> **Page excerpt**:
--- START ---
UXPA Boston 2019
Diversity isn't a Fad, the Business Case for Diversity, Equity, and Inclusion (DEI) #
Being composed of different elements, having variety.
- Cognitive (big innovation driver, via different life experiences. Increases the size of your team's collective "mental toolbox")
- Heuristics (Rules of Thumb)
- Predictive Models
- Gender Identity
Freedom from bias or favoritism in access.
- Equality has everyone getting the same benefit, even if it isn't enough for others. Equity is giving people what they need to achieve the main goal.
- To watch a ball game, people are given however boxes or ramps they need (or don't need) to look over a fence and watch a game.
- Achieving equity usually takes allies higher up in the power structure
Participating in a group, not just feeling welcome.
- Avoiding Tokenism, or having a more diverse person just to say they're there. Even if they're ultimately unqualified
- Allow vulnerability for better perspective sharing.
- Get comfortable with being uncomfortable. We're all learning at the same time.
DEI in Context #
DEI is increasing in various aspects of the media, but often gets treated as a "checkbox" that is fixed simply by bringing different people into the fold.
Lack of DEI can lead to "discriminatory design," which can be intentional or not but the result is the same. Example is a soap dispensor that works with white hands but not black ones, due to it likely being developed by mostly/all white engineers. Better DEI helps avoid these issues since they can be called out.
--- END ---
> **Prompt a**: Lay out the saved data listing as a Markdown table with the columns Row and Line, starting with its first line and going on through the line containing "4: (231, 40)". Leave out blank lines and picture markers.
The DEI notes and the listing come from separate sources.

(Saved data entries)
--- START ---
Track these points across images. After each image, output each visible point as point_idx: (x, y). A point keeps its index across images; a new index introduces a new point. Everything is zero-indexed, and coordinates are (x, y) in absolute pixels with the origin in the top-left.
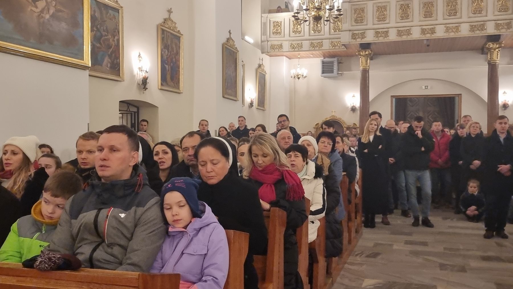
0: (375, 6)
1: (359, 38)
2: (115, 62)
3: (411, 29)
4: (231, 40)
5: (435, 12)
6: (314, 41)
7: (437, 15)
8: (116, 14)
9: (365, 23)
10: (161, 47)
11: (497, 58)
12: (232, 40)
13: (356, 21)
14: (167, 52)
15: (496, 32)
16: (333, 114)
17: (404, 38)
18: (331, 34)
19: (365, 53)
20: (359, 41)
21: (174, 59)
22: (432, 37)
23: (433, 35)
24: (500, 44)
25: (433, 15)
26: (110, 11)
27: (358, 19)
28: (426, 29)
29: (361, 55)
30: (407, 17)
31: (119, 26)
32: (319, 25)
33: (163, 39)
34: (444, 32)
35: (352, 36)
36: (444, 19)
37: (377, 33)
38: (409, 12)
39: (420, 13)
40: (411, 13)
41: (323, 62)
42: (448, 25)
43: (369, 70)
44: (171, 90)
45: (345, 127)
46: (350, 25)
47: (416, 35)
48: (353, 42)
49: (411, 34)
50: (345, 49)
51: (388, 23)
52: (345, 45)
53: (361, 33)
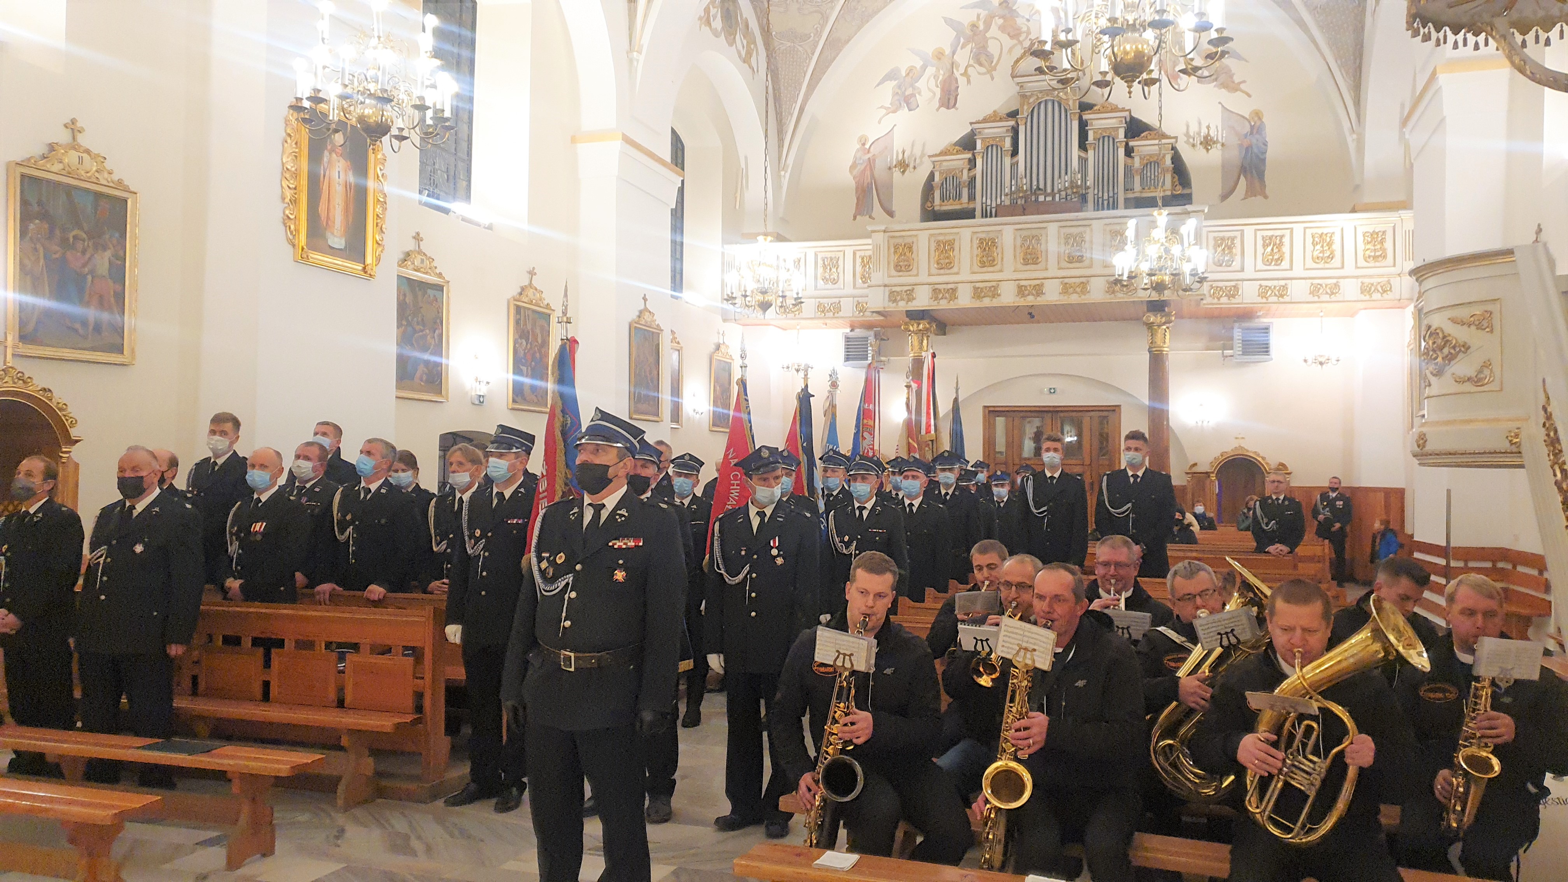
0: (932, 239)
1: (902, 299)
2: (434, 371)
3: (998, 285)
4: (647, 314)
5: (1044, 255)
6: (825, 300)
7: (1047, 261)
8: (437, 293)
9: (914, 272)
10: (513, 336)
11: (1164, 342)
13: (898, 268)
14: (524, 343)
17: (987, 302)
18: (858, 286)
19: (918, 327)
20: (903, 306)
21: (538, 355)
22: (1038, 302)
23: (1039, 299)
24: (1169, 315)
25: (1039, 260)
26: (430, 291)
27: (901, 263)
28: (1026, 287)
29: (910, 331)
30: (992, 263)
31: (442, 312)
32: (834, 270)
33: (518, 321)
34: (1060, 293)
35: (890, 297)
36: (1060, 269)
37: (936, 291)
38: (995, 254)
39: (1015, 257)
40: (1000, 256)
41: (847, 339)
42: (1066, 280)
44: (531, 408)
46: (886, 275)
47: (1008, 297)
48: (891, 307)
49: (999, 295)
50: (882, 318)
51: (957, 273)
52: (878, 313)
53: (906, 291)
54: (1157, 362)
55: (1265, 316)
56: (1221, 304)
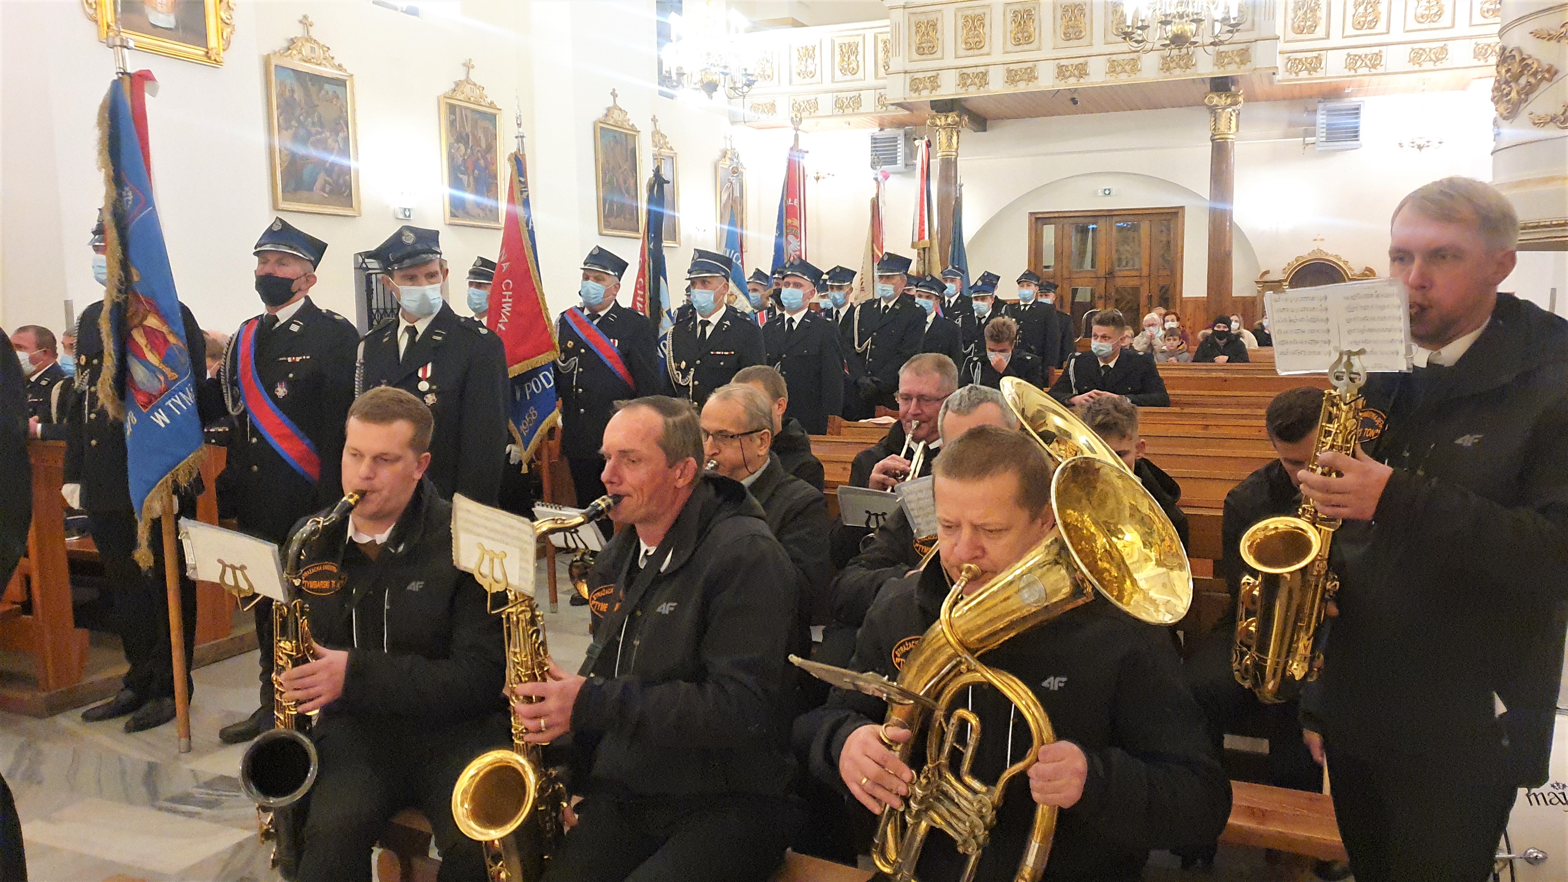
0: (959, 14)
1: (925, 88)
2: (341, 181)
3: (1035, 66)
4: (617, 112)
5: (1088, 27)
6: (843, 95)
8: (339, 90)
9: (939, 54)
10: (447, 139)
11: (1230, 128)
12: (621, 110)
13: (920, 50)
14: (463, 148)
15: (1219, 73)
17: (1022, 87)
18: (879, 75)
19: (946, 121)
20: (926, 96)
21: (482, 162)
22: (1081, 84)
23: (1082, 80)
24: (1235, 95)
25: (1083, 34)
26: (327, 86)
27: (924, 45)
28: (1067, 66)
29: (937, 126)
30: (1028, 40)
31: (347, 112)
32: (853, 58)
33: (452, 123)
34: (1106, 74)
35: (911, 86)
36: (1107, 43)
37: (963, 77)
38: (1032, 29)
39: (1054, 31)
40: (1037, 31)
41: (874, 140)
42: (1114, 57)
43: (956, 159)
44: (478, 223)
46: (907, 60)
47: (1046, 79)
48: (913, 98)
49: (1036, 78)
50: (907, 112)
51: (988, 54)
52: (899, 105)
53: (929, 78)
54: (1221, 153)
55: (1355, 93)
56: (1300, 80)
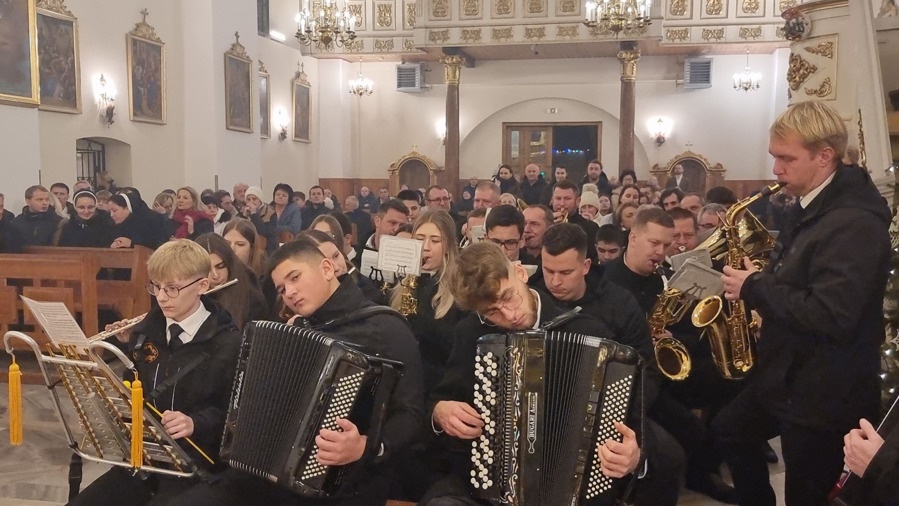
1: (439, 39)
2: (70, 90)
3: (511, 28)
4: (239, 47)
5: (545, 6)
6: (381, 39)
7: (547, 10)
9: (448, 17)
10: (132, 63)
11: (632, 74)
12: (241, 45)
13: (436, 13)
14: (141, 69)
15: (630, 38)
16: (415, 150)
17: (503, 41)
18: (406, 28)
19: (452, 60)
20: (440, 44)
21: (153, 79)
22: (541, 41)
23: (541, 39)
24: (636, 52)
25: (542, 9)
27: (438, 10)
28: (532, 29)
29: (446, 63)
30: (507, 11)
32: (388, 15)
33: (135, 52)
34: (557, 35)
35: (429, 37)
36: (557, 16)
37: (465, 32)
38: (509, 4)
39: (524, 5)
40: (512, 5)
41: (400, 70)
42: (561, 25)
43: (458, 86)
44: (149, 120)
45: (431, 170)
46: (427, 19)
47: (518, 37)
48: (432, 45)
49: (512, 36)
50: (425, 53)
51: (481, 19)
52: (421, 49)
53: (442, 32)
54: (627, 88)
55: (709, 53)
56: (675, 44)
--- END ---
> **Prompt b**: Proceed with the DEI notes, writing what comes after their last sentence.

> **Written reply a**:
| Row | Line |
|---|---|
| 1 | Track these points across images. After each image, output each visible point as point_idx: (x, y). A point keeps its index across images; a new index introduces a new point. Everything is zero-indexed, and coordinates are (x, y) in absolute pixels with the origin in the top-left. |
| 2 | 0: (375, 6) |
| 3 | 1: (359, 38) |
| 4 | 2: (115, 62) |
| 5 | 3: (411, 29) |
| 6 | 4: (231, 40) |

> **Written reply b**:
Who is the most unable to use that? ~ Kat Holmes
Mismatch, recommended book by Holmes
Fixing these kinds of issues "over time" isn't always viable due to how they're being used today. Facial recognition AIs have a much higher error rate for black women (35% vs 1% for white males), but these are being used by governments right now for crime. Those are major consequences to a lack of DEI happening now.
An Offensive Angle #
Arguing for DEI to bolster business. Recent studies found a correlation between increased staff diversity and profitability. Glassdoor also found that a diverse workforce attracts more talent, since more job-seekers are prioritizing it.
When planning to bring DEI to a company, tie it to incentives and the mission. Add a layer of accountability of it winds up being talk. Pinterest example: any new staff hire must include an under-represented group as part of the hire.
- Disrupt biased thinking
- Support talent not being heard
Writing and Designing for Localization #
- More people can access it
- More effective use in their own language (don't alienate people forced to use a second language)
- More people = more revenue (good buy-in point for convincing jerks)
Even for products limited to the US, there's still a variety of languages like Spanish and Chinese being used. So that's no excuse to ignore it!
Best Practices #
- Formative Research - Look at the actual languages they're using and how. Specific terms? Switching between them?
- Design - Test out automated translations in the design stage. See if designs handle different text lengths, right-to-left alignments, etc.
- Challenge innate design assumptions, even color choices. Red is positive in China, so extra context can help.
- Reflect the audience - design test users after the actual users (more than just white hands in the branded materials)
- Also with stock user data and images in the mockups.
- Writing - keep it short and simple
- Avoid jargon and culturally-specific terms
- Clarify ambigious language (such as icons with multiple meanings)
- Be careful putting parameters into strings (could be genedered nouns that clash with the sentence)
- Establish important, common language ahead of time. Fits well into style guides!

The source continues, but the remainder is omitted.